Archives for the Dark Web: A Field Guide for Study

Filed under: Archives,Dark Web,Ethics,Journalism,Tor — Patrick Durusau @ 4:48 pm

Archives for the Dark Web: A Field Guide for Study by Robert A. Gehl.

Abstract:

This chapter provides a field guide for other digital humanists who want to study the Dark Web. In order to focus the chapter, I emphasize my belief that, in order to study the cultures of Dark Web sites and users, the digital humanist must engage with these systems’ technical infrastructures. I will provide specific reasons why I believe that understanding the technical details of Freenet, Tor, and I2P will benefit any researchers who study these systems, even if they focus on end users, aesthetics, or Dark Web cultures. To this end, I offer a catalog of archives and resources researchers could draw on and a discussion of why researchers should build their own archives. I conclude with some remarks about ethics of Dark Web research.

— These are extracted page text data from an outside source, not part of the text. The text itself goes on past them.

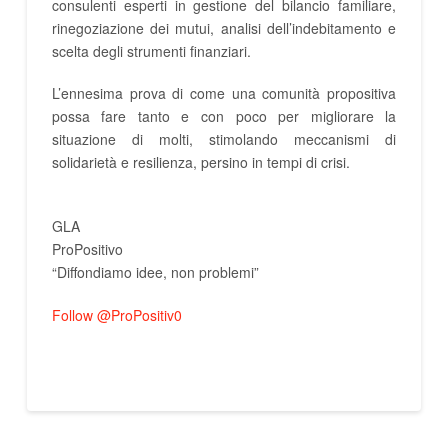
consulenti esperti in gestione del bilancio familiare,
rinegoziazione dei mutui, analisi dell’indebitamento e
scelta degli strumenti finanziari.
L’ennesima prova di come una comunità propositiva
possa fare tanto e con poco per migliorare la
situazione di molti, stimolando meccanismi di
solidarietà e resilienza, persino in tempi di crisi.
contro la crisi, contro la crisi, contro la crisi, contro la crisi, contro la crisi, contro la crisi,
GLA
ProPositivo
“Diffondiamo idee, non problemi”
Follow @ProPositiv0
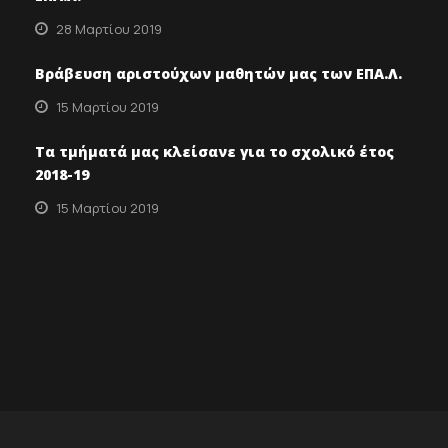
28 Μαρτίου 2019
Βράβευση αριστούχων μαθητών μας των ΕΠΑ.Λ.
15 Μαρτίου 2019
Τα τμήματά μας κλείσανε για το σχολικό έτος
2018-19
15 Μαρτίου 2019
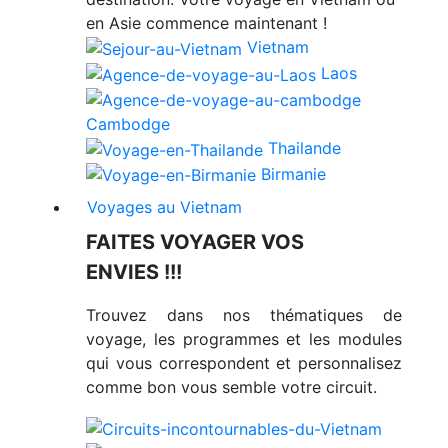
en Asie commence maintenant !
Vietnam
Laos
Cambodge
Thailande
Birmanie
Voyages au Vietnam
FAITES VOYAGER VOS
ENVIES !!!
Trouvez dans nos thématiques de
voyage, les programmes et les modules
qui vous correspondent et personnalisez
comme bon vous semble votre circuit.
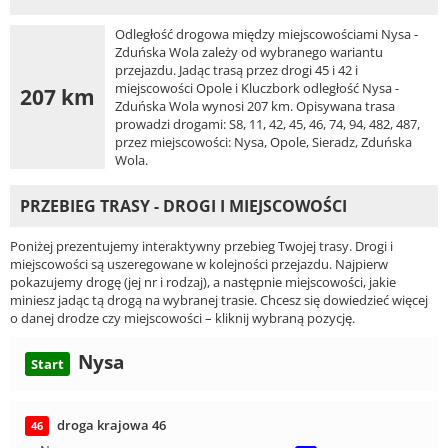
Odległość drogowa między miejscowościami Nysa -
Zduńska Wola zależy od wybranego wariantu
przejazdu. Jadąc trasą przez drogi 45 i 42 i
miejscowości Opole i Kluczbork odległość Nysa -
207 km
Zduńska Wola wynosi 207 km. Opisywana trasa
prowadzi drogami: S8, 11, 42, 45, 46, 74, 94, 482, 487,
przez miejscowości: Nysa, Opole, Sieradz, Zduńska
Wola.
PRZEBIEG TRASY - DROGI I MIEJSCOWOŚCI
Poniżej prezentujemy interaktywny przebieg Twojej trasy. Drogi i
miejscowości są uszeregowane w kolejności przejazdu. Najpierw
pokazujemy drogę (jej nr i rodzaj), a następnie miejscowości, jakie
miniesz jadąc tą drogą na wybranej trasie. Chcesz się dowiedzieć więcej
o danej drodze czy miejscowości – kliknij wybraną pozycję.
Nysa
Start
droga krajowa 46
46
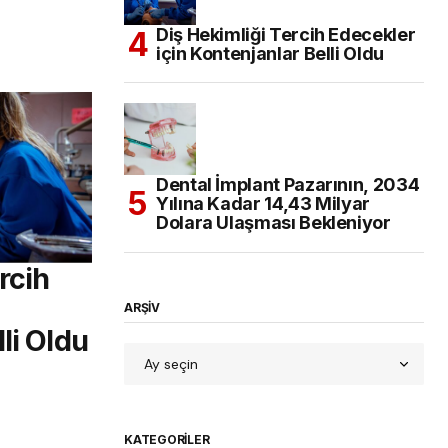
Diş Hekimliği Tercih Edecekler
için Kontenjanlar Belli Oldu
Dental İmplant Pazarının, 2034
Yılına Kadar 14,43 Milyar
Dolara Ulaşması Bekleniyor
rcih
ARŞİV
li Oldu
KATEGORILER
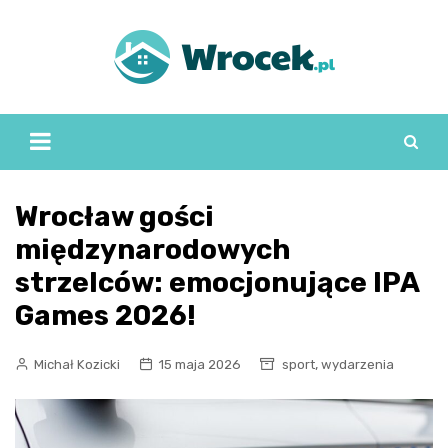
Skip
to
content
Wrocław gości
międzynarodowych
strzelców: emocjonujące IPA
Games 2026!
,
Michał Kozicki
15 maja 2026
sport
wydarzenia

Highly recommended read but it falls short on practical archiving advice for starting researchers and journalists.

Digital resources, Dark Web or no, can be emphemeral. Archiving produces the only reliable and persistent record of resources as you encountered them.

I am untroubled by Gehl’s concern for research ethics. Research ethics can disarm and distract scholars in the face of amoral enemies. Governments and their contractors, to name only two such enemies, exhibit no ethical code other than self-advantage.

Those who harm innocents, rely on my non-contractual ethics at their own peril.